#### [PROBLEM TO SOLVE]
Whenever the word "left" shows up in a line of the data, copy that line.

*** Opening of MATERIAL FOR THIS EXERCISE ***

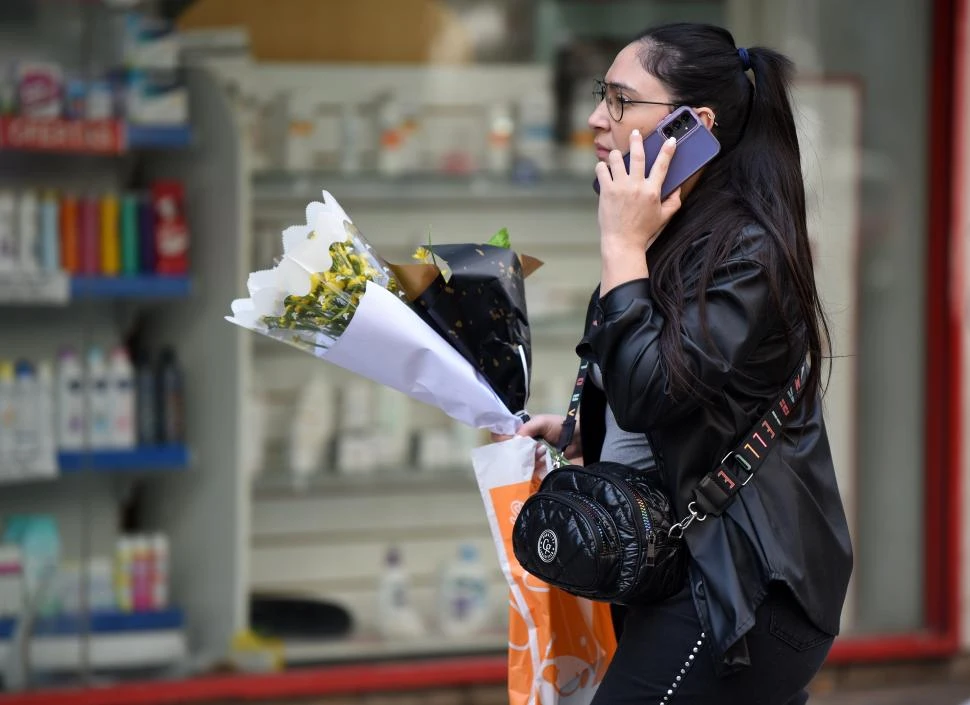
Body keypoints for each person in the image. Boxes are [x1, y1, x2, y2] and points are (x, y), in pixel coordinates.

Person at [513, 22, 853, 705]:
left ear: (690, 124)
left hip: (743, 593)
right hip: (687, 571)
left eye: (617, 99)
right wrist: (587, 433)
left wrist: (619, 245)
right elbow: (673, 399)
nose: (595, 119)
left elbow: (652, 389)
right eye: (598, 96)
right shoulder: (677, 232)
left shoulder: (746, 249)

*** Close of MATERIAL FOR THIS EXERCISE ***

#### [WRITTEN RESPONSE]
left ear: (690, 124)
left hip: (743, 593)
left eye: (617, 99)
left wrist: (619, 245)
left elbow: (652, 389)
left shoulder: (746, 249)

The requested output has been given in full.